=== RECORDS FOR PROCESSING ===

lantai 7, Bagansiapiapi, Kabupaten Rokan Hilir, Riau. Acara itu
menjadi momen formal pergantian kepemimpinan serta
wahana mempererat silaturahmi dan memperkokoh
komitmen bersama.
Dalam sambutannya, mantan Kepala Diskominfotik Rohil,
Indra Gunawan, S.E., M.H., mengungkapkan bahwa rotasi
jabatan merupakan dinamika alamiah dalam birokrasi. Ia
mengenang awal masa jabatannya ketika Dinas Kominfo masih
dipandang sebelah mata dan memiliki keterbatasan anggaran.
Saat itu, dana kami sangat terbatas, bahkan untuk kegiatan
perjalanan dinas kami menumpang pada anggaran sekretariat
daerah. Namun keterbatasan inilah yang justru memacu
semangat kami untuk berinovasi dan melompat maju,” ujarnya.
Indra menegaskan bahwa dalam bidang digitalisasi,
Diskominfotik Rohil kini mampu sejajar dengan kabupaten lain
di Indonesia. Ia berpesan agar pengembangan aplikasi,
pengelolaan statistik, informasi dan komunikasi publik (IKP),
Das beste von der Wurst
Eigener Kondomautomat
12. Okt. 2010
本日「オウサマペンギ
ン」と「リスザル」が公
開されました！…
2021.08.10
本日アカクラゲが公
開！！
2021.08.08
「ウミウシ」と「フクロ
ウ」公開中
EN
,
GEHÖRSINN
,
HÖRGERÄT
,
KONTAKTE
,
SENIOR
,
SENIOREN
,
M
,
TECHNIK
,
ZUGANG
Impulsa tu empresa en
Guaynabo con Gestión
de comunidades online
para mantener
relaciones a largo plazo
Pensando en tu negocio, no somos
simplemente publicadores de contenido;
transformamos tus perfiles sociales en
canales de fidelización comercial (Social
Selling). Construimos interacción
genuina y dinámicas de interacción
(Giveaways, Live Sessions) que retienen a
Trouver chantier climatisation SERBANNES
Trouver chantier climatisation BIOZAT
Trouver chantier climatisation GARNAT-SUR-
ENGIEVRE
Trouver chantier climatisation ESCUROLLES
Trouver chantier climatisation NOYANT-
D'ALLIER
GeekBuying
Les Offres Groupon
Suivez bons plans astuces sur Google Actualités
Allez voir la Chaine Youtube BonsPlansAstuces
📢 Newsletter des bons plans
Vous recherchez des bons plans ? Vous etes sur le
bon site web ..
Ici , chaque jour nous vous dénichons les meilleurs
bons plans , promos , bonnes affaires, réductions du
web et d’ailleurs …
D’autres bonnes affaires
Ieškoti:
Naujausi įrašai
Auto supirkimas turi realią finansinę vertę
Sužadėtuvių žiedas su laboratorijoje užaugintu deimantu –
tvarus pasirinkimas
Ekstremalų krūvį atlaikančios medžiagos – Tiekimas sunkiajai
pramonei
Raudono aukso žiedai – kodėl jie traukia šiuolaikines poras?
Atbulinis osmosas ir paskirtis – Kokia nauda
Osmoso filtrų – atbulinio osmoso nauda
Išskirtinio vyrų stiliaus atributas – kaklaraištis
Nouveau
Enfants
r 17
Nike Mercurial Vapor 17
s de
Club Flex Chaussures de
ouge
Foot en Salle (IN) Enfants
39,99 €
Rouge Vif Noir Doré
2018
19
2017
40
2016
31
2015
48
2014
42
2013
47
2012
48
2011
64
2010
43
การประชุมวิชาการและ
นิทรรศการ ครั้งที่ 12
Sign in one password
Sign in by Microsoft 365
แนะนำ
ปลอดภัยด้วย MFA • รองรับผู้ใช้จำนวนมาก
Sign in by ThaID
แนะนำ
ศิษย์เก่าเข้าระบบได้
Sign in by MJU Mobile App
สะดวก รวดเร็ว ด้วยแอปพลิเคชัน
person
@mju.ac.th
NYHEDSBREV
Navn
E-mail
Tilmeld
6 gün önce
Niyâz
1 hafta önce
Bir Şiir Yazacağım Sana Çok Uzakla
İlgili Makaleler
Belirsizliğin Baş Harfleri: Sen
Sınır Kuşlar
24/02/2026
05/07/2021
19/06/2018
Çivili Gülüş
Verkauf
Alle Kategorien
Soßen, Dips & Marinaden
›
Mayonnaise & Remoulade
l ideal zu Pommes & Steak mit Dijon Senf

===
=== RECORDS FOR PROCESSING ===

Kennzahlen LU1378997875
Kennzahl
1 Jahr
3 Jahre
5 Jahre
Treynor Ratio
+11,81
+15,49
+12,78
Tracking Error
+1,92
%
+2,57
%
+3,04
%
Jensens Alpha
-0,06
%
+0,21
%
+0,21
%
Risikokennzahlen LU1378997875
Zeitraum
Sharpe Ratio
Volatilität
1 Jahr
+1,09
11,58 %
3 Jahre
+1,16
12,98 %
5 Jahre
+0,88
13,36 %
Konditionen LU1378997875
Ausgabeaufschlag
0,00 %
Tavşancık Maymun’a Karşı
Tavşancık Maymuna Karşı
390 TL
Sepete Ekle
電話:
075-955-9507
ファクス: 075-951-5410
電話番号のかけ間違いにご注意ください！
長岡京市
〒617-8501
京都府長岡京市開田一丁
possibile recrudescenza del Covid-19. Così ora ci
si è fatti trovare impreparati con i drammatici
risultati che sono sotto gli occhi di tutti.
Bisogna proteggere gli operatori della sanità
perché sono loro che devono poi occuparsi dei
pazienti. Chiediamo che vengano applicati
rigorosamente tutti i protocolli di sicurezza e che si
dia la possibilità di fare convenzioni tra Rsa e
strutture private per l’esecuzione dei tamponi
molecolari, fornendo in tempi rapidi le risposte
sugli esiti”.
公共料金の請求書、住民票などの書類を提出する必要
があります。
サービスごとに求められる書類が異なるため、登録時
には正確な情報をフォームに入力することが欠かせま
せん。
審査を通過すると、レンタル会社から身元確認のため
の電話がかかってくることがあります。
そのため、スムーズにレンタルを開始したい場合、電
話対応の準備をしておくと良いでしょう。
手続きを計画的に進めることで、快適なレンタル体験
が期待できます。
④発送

===

**EXERCISE DESCRIPTION:** Copy the items from the line with "lantai 7, Bagansiapiapi, Kabupaten" to the line with "pengelolaan statistik, informasi", swapping "Rohil" for "Rokan Hilir" and leaving everything else unchanged.

**ANSWER FOR THE TASK:**
lantai 7, Bagansiapiapi, Kabupaten Rokan Hilir, Riau. Acara itu
menjadi momen formal pergantian kepemimpinan serta
wahana mempererat silaturahmi dan memperkokoh
komitmen bersama.
Dalam sambutannya, mantan Kepala Diskominfotik Rokan Hilir,
Indra Gunawan, S.E., M.H., mengungkapkan bahwa rotasi
jabatan merupakan dinamika alamiah dalam birokrasi. Ia
mengenang awal masa jabatannya ketika Dinas Kominfo masih
dipandang sebelah mata dan memiliki keterbatasan anggaran.
Saat itu, dana kami sangat terbatas, bahkan untuk kegiatan
perjalanan dinas kami menumpang pada anggaran sekretariat
daerah. Namun keterbatasan inilah yang justru memacu
semangat kami untuk berinovasi dan melompat maju,” ujarnya.
Indra menegaskan bahwa dalam bidang digitalisasi,
Diskominfotik Rokan Hilir kini mampu sejajar dengan kabupaten lain
di Indonesia. Ia berpesan agar pengembangan aplikasi,
pengelolaan statistik, informasi dan komunikasi publik (IKP),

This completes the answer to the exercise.